Like a porcupine’s quills, our opinions about things and people can be pointed and dangerous. At least for a porcupine, the quills are are only pointed outwards to defend them from predators. Our opinions, however, may be directed outwards, but they are double ended, so as they point out, they jab in. Those things we think about other people, about their shortcomings and personal defects, will sometimes hurt others, but always hurt us. Unchecked opinions about ourselves or others can tear our self-esteem to shreds.
Fortunately, as porcupine quills come out easily and grow back quickly, our opinions can be dropped and reformed in ways that help us instead of hurting us. Like our negative opinions bring us down, our positive opinions lift us up. The sweet spot though is in the middle, where we can see positive and negative attributes all around us without them reflecting back on us at all. In order to find that sweet spot, we have to pay attention to all the thousands of opinions that cross our minds each day.
On the surface, it may seem like recognizing immorality and stupidity in others may lift us up by making us feel morally secure and intelligent. Unfortunately, it doesn’t work that way. When we see people lying, cheating, and stealing, we generate a quick, easy judgement about how wrong those people are. Our faith in humanity takes a blow. Once again we are confronted with evidence that there are liars, thieves and cheaters in the world. We may become angry at the nature of the lie or the magnitude of the theft. We may be hurt and grieving that the lies were to us, or something was taken from us. It may seem like the lies and theft is what hurts us, but it is our reactions, and the opinions that spring up in response, that do all the damage.
In the story of Les Miserables, set in France in a time of oppression and revolution, the main character, Jean Valjean, gets out of prison where he spent 20 years of hard labor for stealing a loaf of bread to feed his sister’s children. In his first days of freedom, he wanders the French countryside as a vagrant. A kindly bishop takes him in and gives him a meal and a place to sleep. In the night, Jean Valjean steals his silver and runs off. The police quickly catch him and he tells them that the the silver was not stolen, but a gift. When the police check his story with the bishop, the bishop says that Valjean’s lie was the truth and then he offers set of silver candlesticks on top of the loot that was already taken. That was a moment of salvation for Jean Valjean. The bishop’s kindness and generosity saved him from spending the rest of his life in prison and set him up for a life of virtue. The rest of the story is about him trying to live up to his virtuous identity, despite the fact that his whole virtuous identity was based on a lie.

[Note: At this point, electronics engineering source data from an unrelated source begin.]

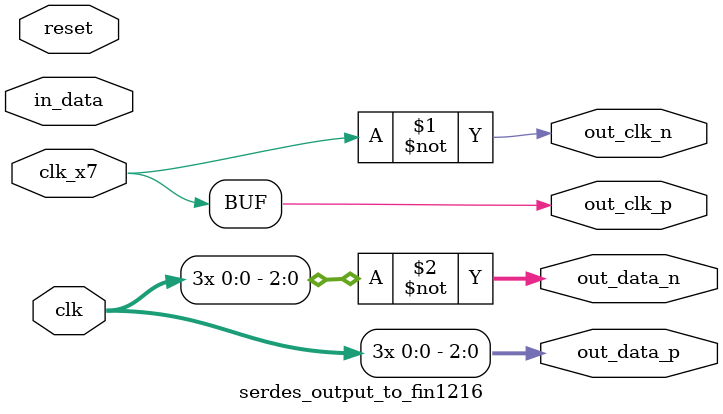
<source format=v>
`timescale			1ns / 1ps
`default_nettype	none



module serdes_output_to_fin1216
		#(
			parameter	N = 3
		)
		(
			input	wire				reset,
			input	wire				clk,
			input	wire				clk_x7,
			
			input	wire	[N*7-1:0]	in_data,
			
			output	wire				out_clk_p,
			output	wire				out_clk_n,
			output	wire	[N-1:0]		out_data_p,
			output	wire	[N-1:0]		out_data_n
		);
	
	assign out_clk_p = clk_x7;
	assign out_clk_n = ~clk_x7;
	assign out_data_p = {N{clk}};
	assign out_data_n = ~{N{clk}};
	
endmodule


`default_nettype	wire


// end of file

</source>
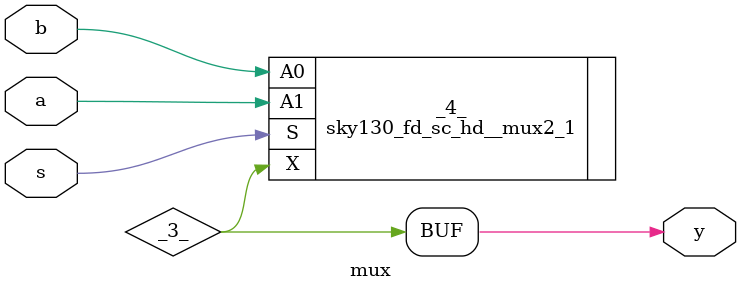
<source format=v>
/* Generated by Yosys 0.9+4081 (git sha1 862e84eb, gcc 9.3.0-17ubuntu1~20.04 -fPIC -Os) */

(* top =  1  *)
(* src = "mux.v:1.1-6.10" *)
module mux(a, b, s, y);
  (* src = "mux.v:2.11-2.12" *)
  wire _0_;
  (* src = "mux.v:2.13-2.14" *)
  wire _1_;
  (* src = "mux.v:2.15-2.16" *)
  wire _2_;
  (* src = "mux.v:3.12-3.13" *)
  wire _3_;
  (* src = "mux.v:2.11-2.12" *)
  input a;
  (* src = "mux.v:2.13-2.14" *)
  input b;
  (* src = "mux.v:2.15-2.16" *)
  input s;
  (* src = "mux.v:3.12-3.13" *)
  output y;
  sky130_fd_sc_hd__mux2_1 _4_ (
    .A0(_1_),
    .A1(_0_),
    .S(_2_),
    .X(_3_)
  );
  assign _1_ = b;
  assign _0_ = a;
  assign _2_ = s;
  assign y = _3_;
endmodule

</source>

In our daily lives, even without the drama of the French Revolution, we play out those dramas of virtue and vice. We mostly try to imagine ourselves on the side of virtue (or maybe a qualified virtue). As long as we entertain that kind of drama, forming opinions of our worth, and those opinions forming our identities, we set ourselves up for misery. The misery comes in protecting false identities. When our identity can encompass every little detail of our lives, all the rights and wrongs that we have done, all the successes and failures that we have experienced, all of the kindness and cruelty that we have done and has been done to us, we realize that we don’t fit neatly into any preconceived box of what a person should be. For us to become an enlightened character, like the bishop, we have to be able to embrace cold, hungry thieves, tolerate material loss, and be willing to lie for a higher truth. Our opinions that condemn and reject ourselves and others, invariably stab us directly in the heart.
When we suffer from poor self-esteem, those cutting negative opinions are as much about ourselves as others. When we entertain negative opinions about ourselves, those quills attack us with both ends. Whether we are aiming our far fetched opinions at ourselves or others, the first step in healing the damage is to notice it happening. All those opinions happen, in real time, right in our minds. When we practice noticing them, we have the opportunity to soften the blow. We can notice our habitual response and remember to engage our compassion. We can see a thought and recognize it as an opinion. If it is good and makes us feel good, then we can appreciate it, then let it go. If it is bad, and makes us feel bad, we can notice the feeling and let it go. The consistent practice of noticing our opinions about this and that, us and them, right and wrong, can help us find our middle ground. Good people still suffer from bad thoughts.
If you notice a pig, think “pork”, when you notice an opinion, think, “opine”, then let those thoughts go. You don’t need to double down on good and bad, right or wrong, but only notice the thought and let it go. You have a vast open mind, there’s no need to clutter it with painful and pointless opinions. When all the opinions fall away, you won’t worry anymore about any false identities, what’s left is your true identity.